New Delhi, Feb. 3: The navy has removed the captain of one of its latest amphibious warships from command after the vessel “touched bottom” while entering the harbour at Visakhapatnam last week.

One of the two propellers of the INS Airavat was damaged. The Airavat is classified as a Landing Ship Tank (Large). It is capable of carrying upto 500 marines and 10 tanks and is designed to beach for an assault force. The ship was built in Calcutta by the Garden Reach Shipbuilders and Engineers.

A source in the navy said the commanding officer of the ship was relieved of his responsibility after the incident last Thursday night. When warships enter harbour all hands are at their stations and the commander is in the bridge instructing the navigators.

On Thursday night, the INS Airavat was returning to its home port and seeking to enter the naval dockyard at the Eastern Naval Command headquarters. The vessel is 124 metres long while the channel through which it was to enter is 100 metres wide. The channel not only zigzags, requiring such a large ship to be deftly manoeuvred, but also has uneven depths.

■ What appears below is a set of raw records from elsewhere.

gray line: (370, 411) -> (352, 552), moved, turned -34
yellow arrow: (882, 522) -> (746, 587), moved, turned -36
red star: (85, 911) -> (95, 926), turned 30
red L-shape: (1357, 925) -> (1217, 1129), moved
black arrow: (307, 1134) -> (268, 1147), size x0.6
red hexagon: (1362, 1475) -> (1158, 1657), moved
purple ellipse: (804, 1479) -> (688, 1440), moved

It was probably while negotiating the channel that the navigators made a mistake with the result that a propeller hit the depths. In naval parlance this is called “touching bottom”. It is not the same as “running aground”.

The damaged propeller would be replaced in the dry dock. The damage will not tell on its capabilities after the replacement, navy sources claimed.

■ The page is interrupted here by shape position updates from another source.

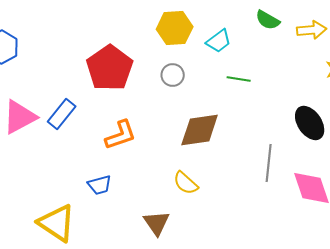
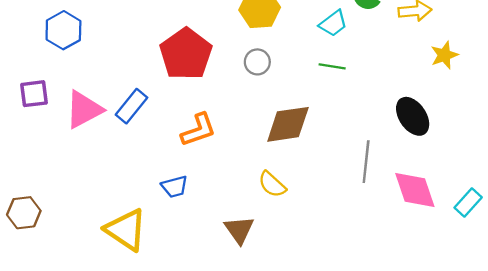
cyan trapezoid: (219, 41) -> (333, 23), moved

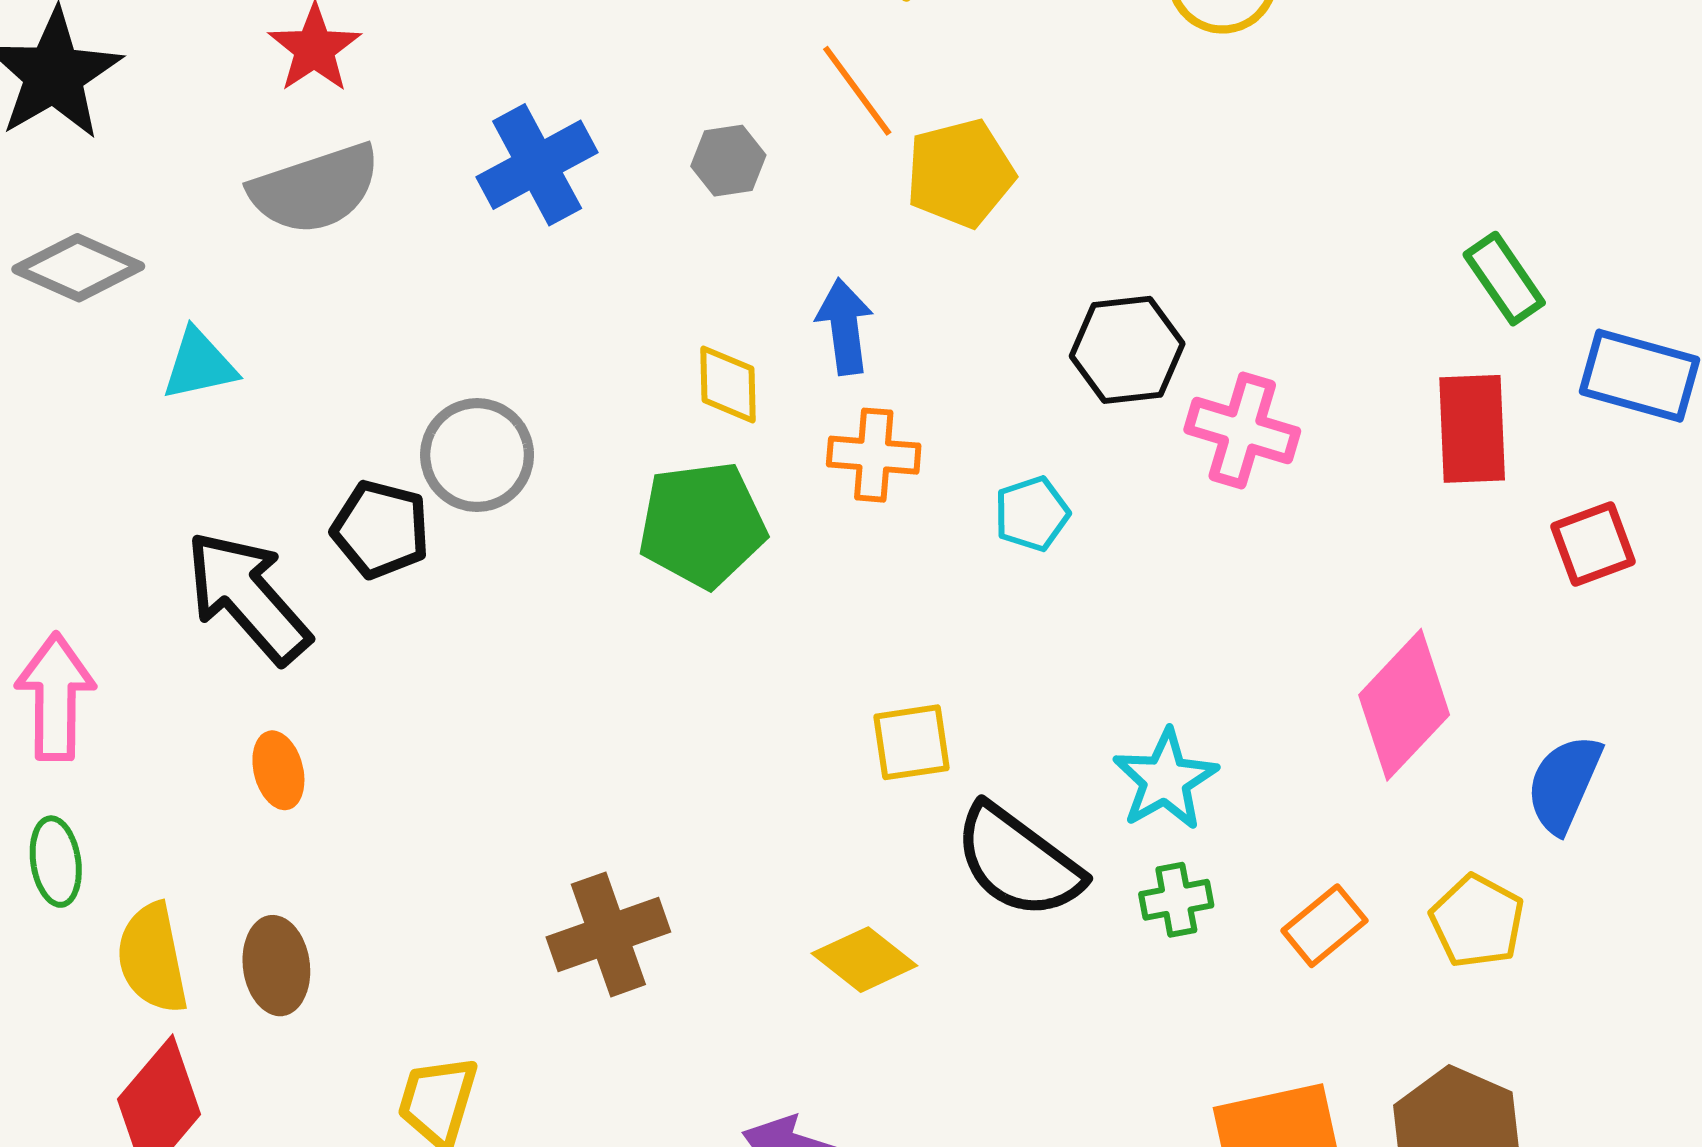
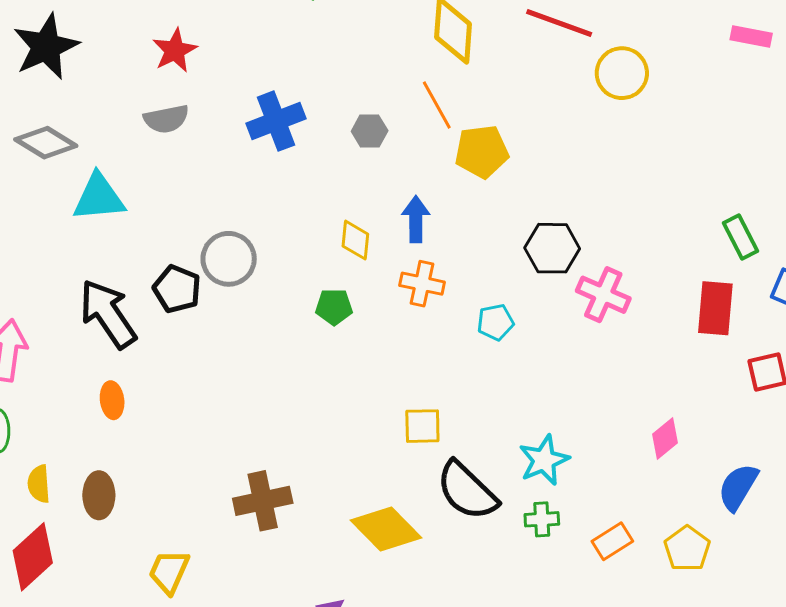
gray semicircle: (315, 189) -> (166, 119), size x0.7
cyan triangle: (199, 365) -> (99, 197), size x1.4
green pentagon: (702, 525) -> (334, 307), size x0.6
pink diamond: (1404, 705) -> (665, 439), size x0.6
yellow semicircle: (152, 958) -> (39, 484), size x0.7
yellow diamond: (864, 960) -> (386, 529), size x1.4

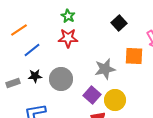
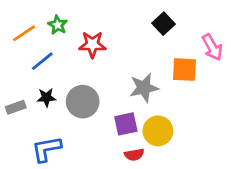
green star: (68, 16) -> (58, 25), moved
purple square: (92, 95) -> (126, 124), turned 36

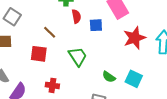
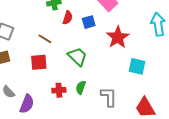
red semicircle: (76, 16) -> (68, 18), turned 40
red star: (134, 38) -> (118, 37), moved
green semicircle: (109, 77) -> (81, 87), moved, turned 88

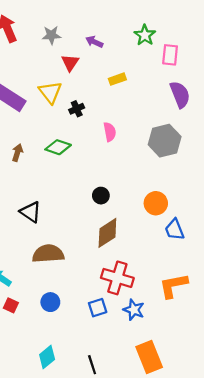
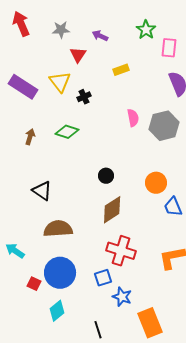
pink semicircle: (110, 132) -> (133, 118), moved
blue circle: (50, 302) -> (60, 273), size x1.8
red square: (11, 305) -> (34, 284), moved
blue star: (134, 310) -> (122, 297), moved
cyan diamond: (47, 357) -> (57, 311), moved

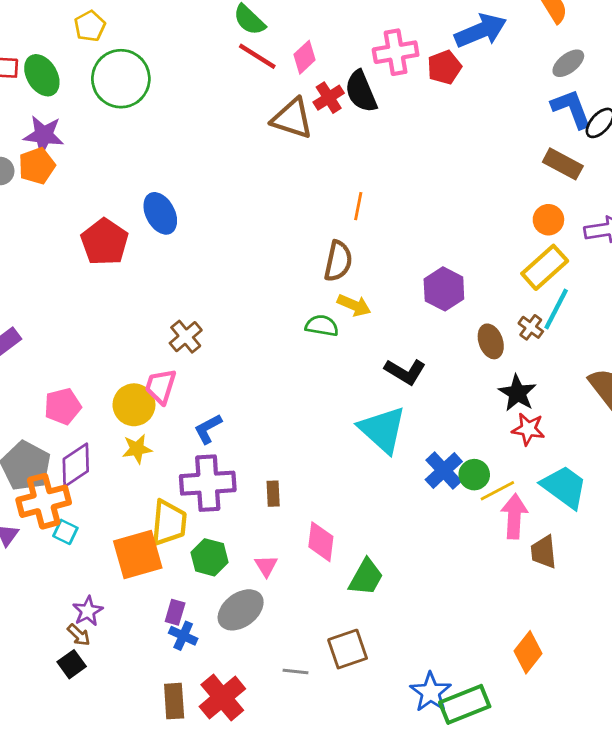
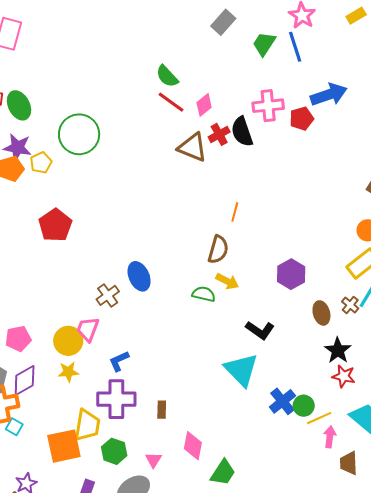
yellow pentagon: (90, 26) -> (41, 163), moved
green circle: (121, 79) -> (79, 134), moved
blue ellipse: (160, 213) -> (139, 276), moved
pink arrow: (514, 516) -> (330, 437), size x0.7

The Airavat is crucial to the capabilities of the navy’s eastern fleet. It is equipped, not only for assault, but also with a hospital and compartments for humanitarian assistance and disaster relief. In 2011, the ship was buzzed by the Chinese — who asked questions of it over a radio — while sailing from one port in Vietnam to another through the South China Sea that China and Vietnam (among others) dispute.

The damage to the Airavat is the fourth major incident to hit the navy since August when its submarine, the INS Sindhurakshak, sank after a suspected explosion in its weapons compartment. In December, the INS Talwar, a frigate, hit a fishing vessel, also during coastal manouevres near Mumbai. The commanding officers of the INS Talwar and the INS Betwa, that had a crack on its sonar dome, were also removed.

In none of the incidents the navy’s operational capability was severely damaged. But the spurt in accidents — there were three minor ones too in the same period — has focussed attention on deficiencies that navy sources said were being addressed.